**Directions**
Print all of the entries exactly, minus the pictures.
START Available data
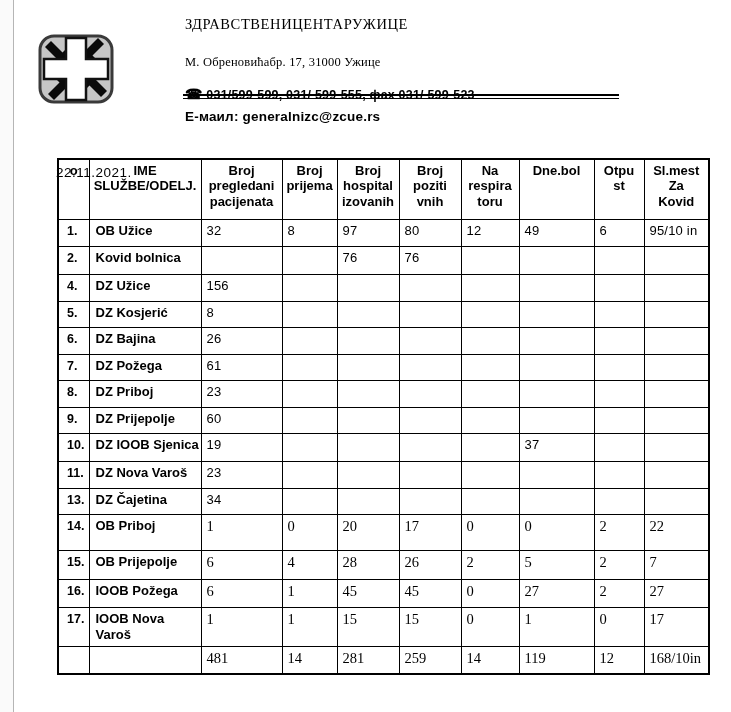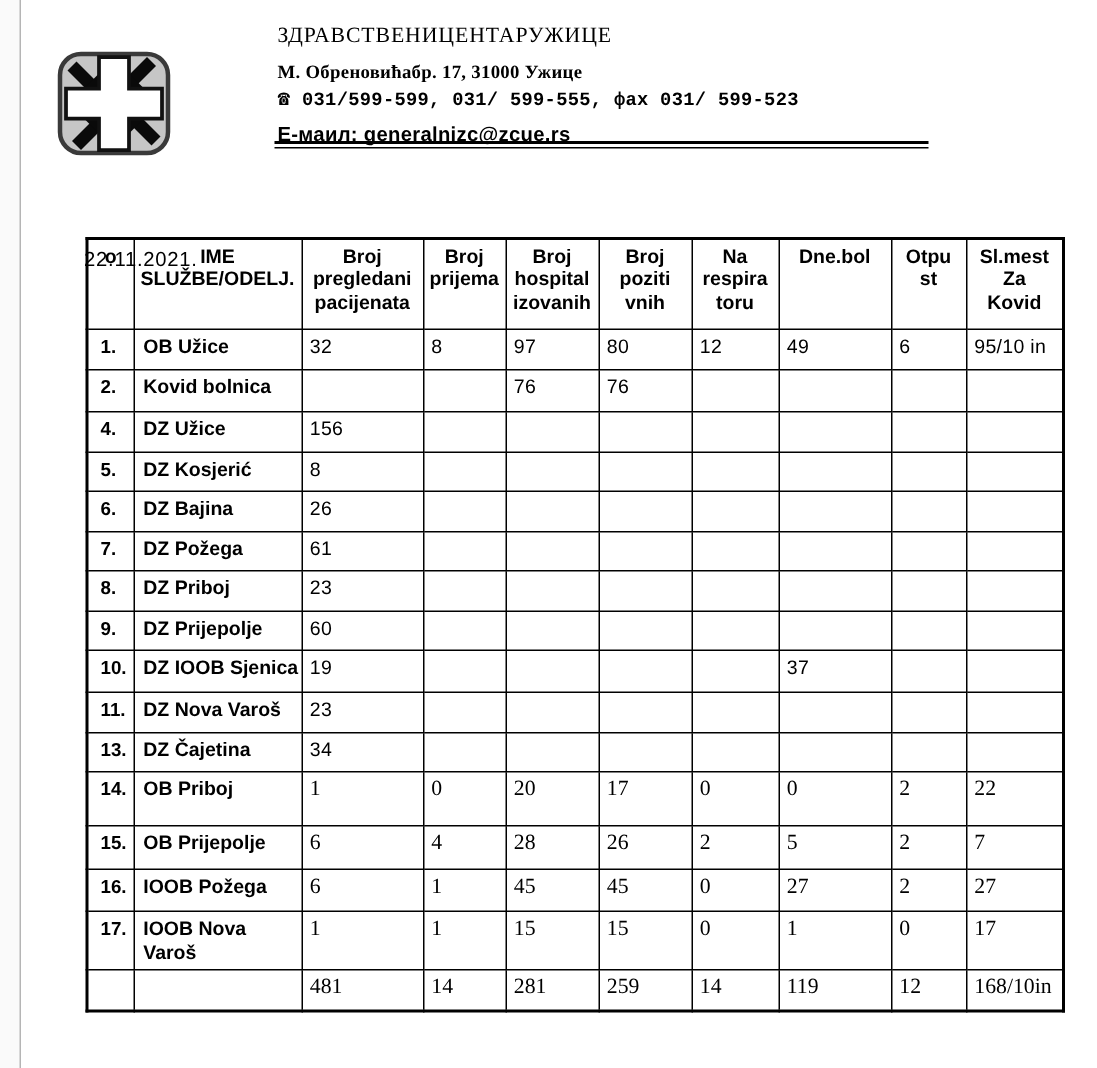--- a/index.html
+++ b/index.html
@@ -14,7 +14,7 @@
   .logo{position:absolute;left:37px;top:33px;width:78px;height:72px;}
   .lh-text{position:absolute;left:185px;top:16px;width:460px;}
   .org-name{font-family:"Liberation Serif", serif;font-weight:normal;font-size:14.5px;letter-spacing:.6px;}
-  .addr{font-family:"Liberation Serif", serif;font-weight:bold;font-size:12.5px;margin-top:8px;letter-spacing:.2px;}
+  .addr{font-family:"Liberation Serif", serif;font-weight:normal;font-size:12.5px;margin-top:22px;letter-spacing:.2px;}
   .phone{font-family:Liberation Mono, monospace;font-weight:bold;font-size:12.5px;margin-top:2px;letter-spacing:.2px;}
   .phone .ph-icon{font-size:14px;}
   .email{font-family:"Liberation Sans", sans-serif;font-weight:bold;font-size:13.5px;margin-top:7px;letter-spacing:.2px;}

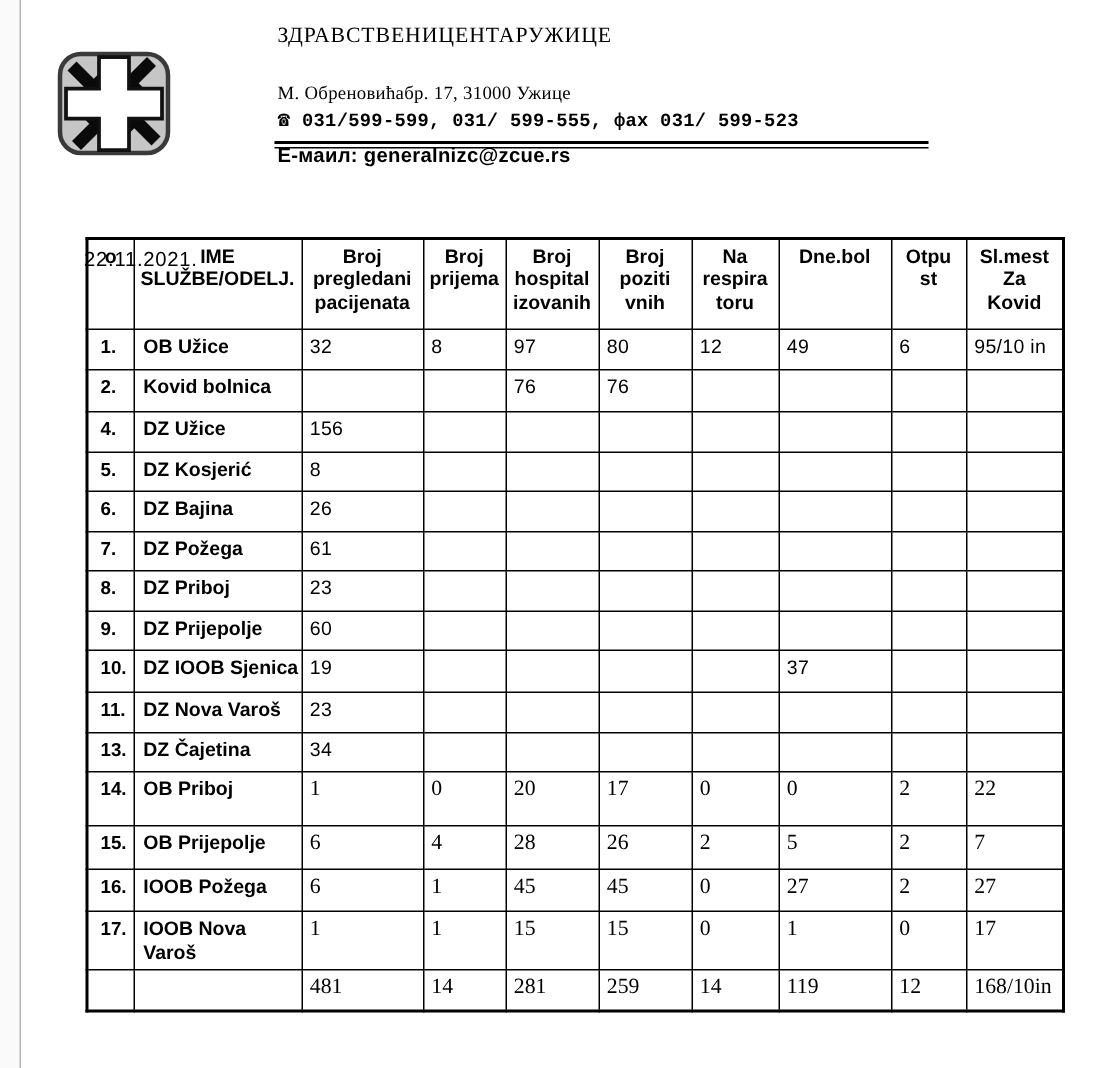--- a/index.html
+++ b/index.html
@@ -15,7 +15,7 @@
   .lh-text{position:absolute;left:185px;top:16px;width:460px;}
   .org-name{font-family:"Liberation Serif", serif;font-weight:normal;font-size:14.5px;letter-spacing:.6px;}
   .addr{font-family:"Liberation Serif", serif;font-weight:normal;font-size:12.5px;margin-top:22px;letter-spacing:.2px;}
-  .phone{font-family:Liberation Mono, monospace;font-weight:bold;font-size:12.5px;margin-top:2px;letter-spacing:.2px;}
+  .phone{font-family:Liberation Sans, sans-serif;font-weight:bold;font-size:12.5px;margin-top:16px;letter-spacing:.2px;}
   .phone .ph-icon{font-size:14px;}
   .email{font-family:"Liberation Sans", sans-serif;font-weight:bold;font-size:13.5px;margin-top:7px;letter-spacing:.2px;}
   .dbl-rule{position:absolute;left:183px;top:94px;width:436px;height:2px;border-top:2px solid #000;border-bottom:1px solid #000;}

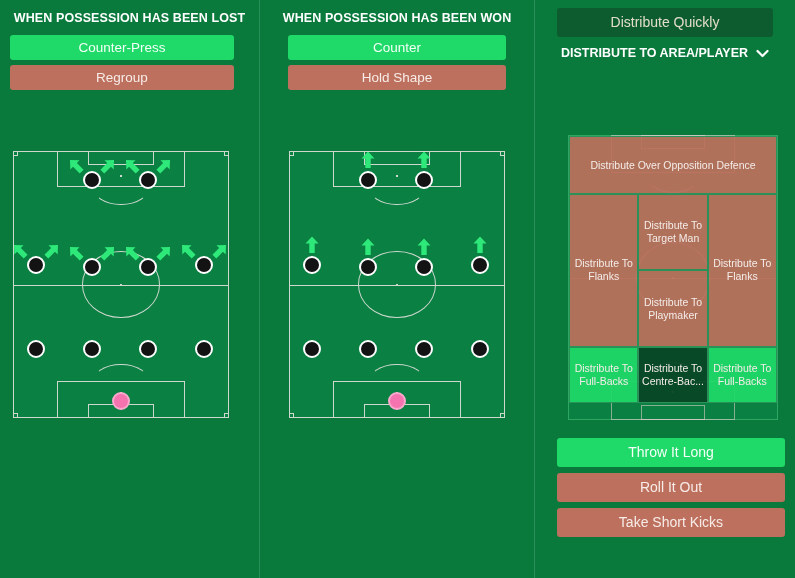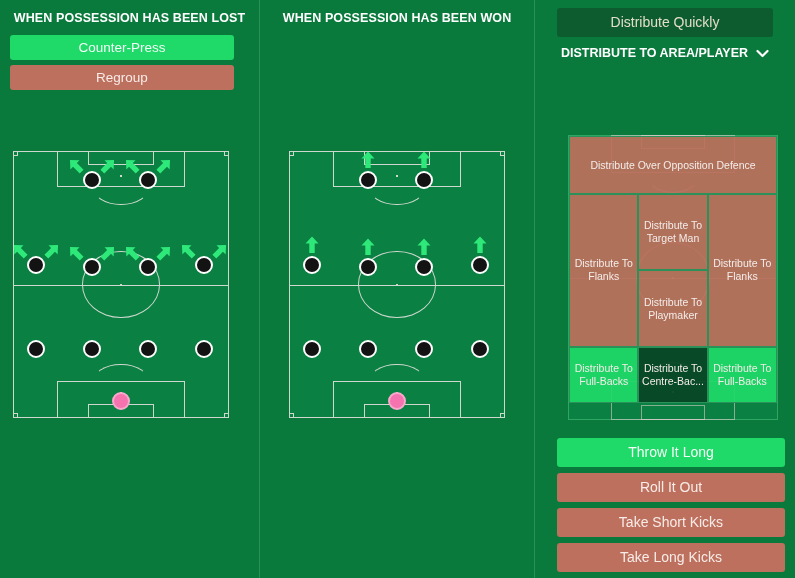--- a/index.html
+++ b/index.html
@@ -268,6 +268,10 @@
 
   <div class="col col-mid">
     <div class="section-title">WHEN POSSESSION HAS BEEN WON</div>
+    <div class="btnstack">
+      <button class="btn green">Counter</button>
+      <button class="btn red">Hold Shape</button>
+    </div>
     <div class="pitch" id="pitch-mid" style="left:29px; top:151px; width:216px; height:267px;">
         <div class="line" style="left:42.800000000000004px; top:-1px; width:128.4px; height:35.775000000000006px;"></div>
         <div class="line" style="left:73.83px; top:-1px; width:66.34px; height:13.78px;"></div>

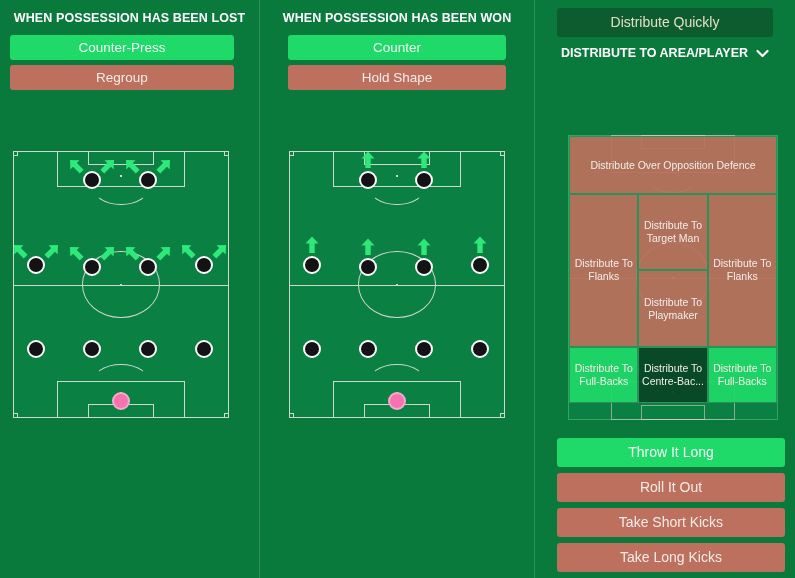--- a/index.html
+++ b/index.html
@@ -377,7 +377,6 @@
         <button class="btn green">Throw It Long</button>
         <button class="btn red">Roll It Out</button>
         <button class="btn red">Take Short Kicks</button>
-        <button class="btn red">Take Long Kicks</button>
       </div>
 
   </div>

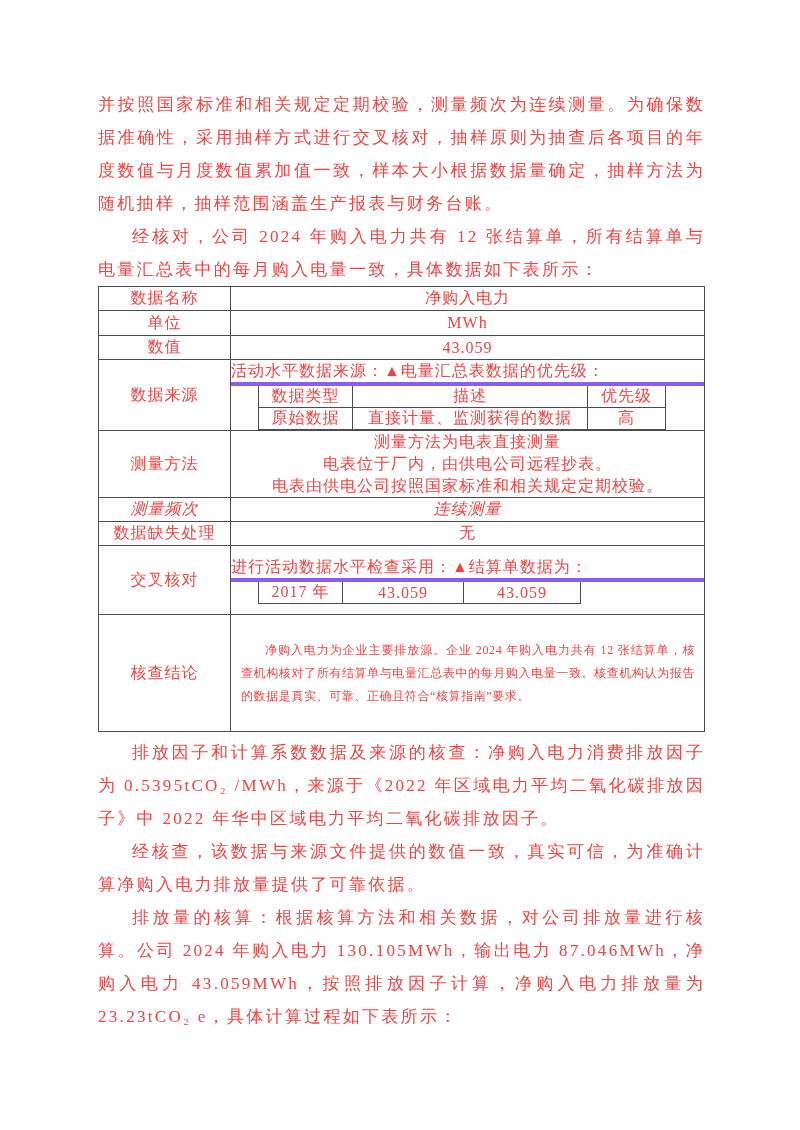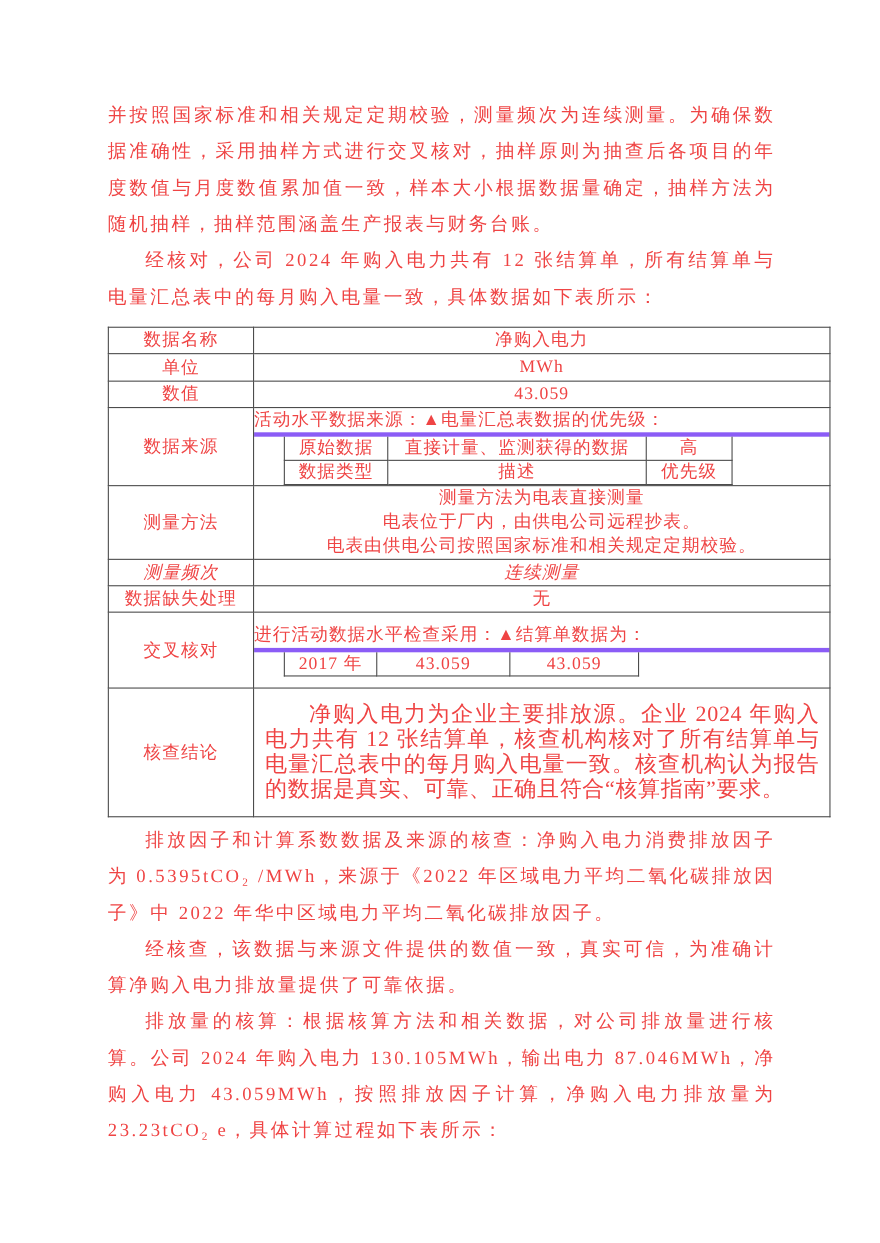--- a/index.html
+++ b/index.html
@@ -29,10 +29,9 @@
   .para.indent { text-indent: 2em; }
 
   table.main {
-    width: 657px;
+    width: 607px;
     table-layout: fixed;
     border-collapse: collapse;
-    margin-top: 11px;
     margin-bottom: 4px;
     font-size: 16px;
     letter-spacing: 1px;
END Available data
**Response**
--- a/index.html
+++ b/index.html
@@ -14,7 +14,7 @@
   .logo{position:absolute;left:37px;top:33px;width:78px;height:72px;}
   .lh-text{position:absolute;left:185px;top:16px;width:460px;}
   .org-name{font-family:"Liberation Serif", serif;font-weight:normal;font-size:14.5px;letter-spacing:.6px;}
-  .addr{font-family:"Liberation Serif", serif;font-weight:bold;font-size:12.5px;margin-top:8px;letter-spacing:.2px;}
+  .addr{font-family:"Liberation Serif", serif;font-weight:normal;font-size:12.5px;margin-top:22px;letter-spacing:.2px;}
   .phone{font-family:Liberation Mono, monospace;font-weight:bold;font-size:12.5px;margin-top:2px;letter-spacing:.2px;}
   .phone .ph-icon{font-size:14px;}
   .email{font-family:"Liberation Sans", sans-serif;font-weight:bold;font-size:13.5px;margin-top:7px;letter-spacing:.2px;}

--- a/index.html
+++ b/index.html
@@ -15,7 +15,7 @@
   .lh-text{position:absolute;left:185px;top:16px;width:460px;}
   .org-name{font-family:"Liberation Serif", serif;font-weight:normal;font-size:14.5px;letter-spacing:.6px;}
   .addr{font-family:"Liberation Serif", serif;font-weight:normal;font-size:12.5px;margin-top:22px;letter-spacing:.2px;}
-  .phone{font-family:Liberation Mono, monospace;font-weight:bold;font-size:12.5px;margin-top:2px;letter-spacing:.2px;}
+  .phone{font-family:Liberation Sans, sans-serif;font-weight:bold;font-size:12.5px;margin-top:16px;letter-spacing:.2px;}
   .phone .ph-icon{font-size:14px;}
   .email{font-family:"Liberation Sans", sans-serif;font-weight:bold;font-size:13.5px;margin-top:7px;letter-spacing:.2px;}
   .dbl-rule{position:absolute;left:183px;top:94px;width:436px;height:2px;border-top:2px solid #000;border-bottom:1px solid #000;}

--- a/index.html
+++ b/index.html
@@ -268,6 +268,10 @@
 
   <div class="col col-mid">
     <div class="section-title">WHEN POSSESSION HAS BEEN WON</div>
+    <div class="btnstack">
+      <button class="btn green">Counter</button>
+      <button class="btn red">Hold Shape</button>
+    </div>
     <div class="pitch" id="pitch-mid" style="left:29px; top:151px; width:216px; height:267px;">
         <div class="line" style="left:42.800000000000004px; top:-1px; width:128.4px; height:35.775000000000006px;"></div>
         <div class="line" style="left:73.83px; top:-1px; width:66.34px; height:13.78px;"></div>

--- a/index.html
+++ b/index.html
@@ -377,7 +377,6 @@
         <button class="btn green">Throw It Long</button>
         <button class="btn red">Roll It Out</button>
         <button class="btn red">Take Short Kicks</button>
-        <button class="btn red">Take Long Kicks</button>
       </div>
 
   </div>

--- a/index.html
+++ b/index.html
@@ -29,10 +29,9 @@
   .para.indent { text-indent: 2em; }
 
   table.main {
-    width: 657px;
+    width: 607px;
     table-layout: fixed;
     border-collapse: collapse;
-    margin-top: 11px;
     margin-bottom: 4px;
     font-size: 16px;
     letter-spacing: 1px;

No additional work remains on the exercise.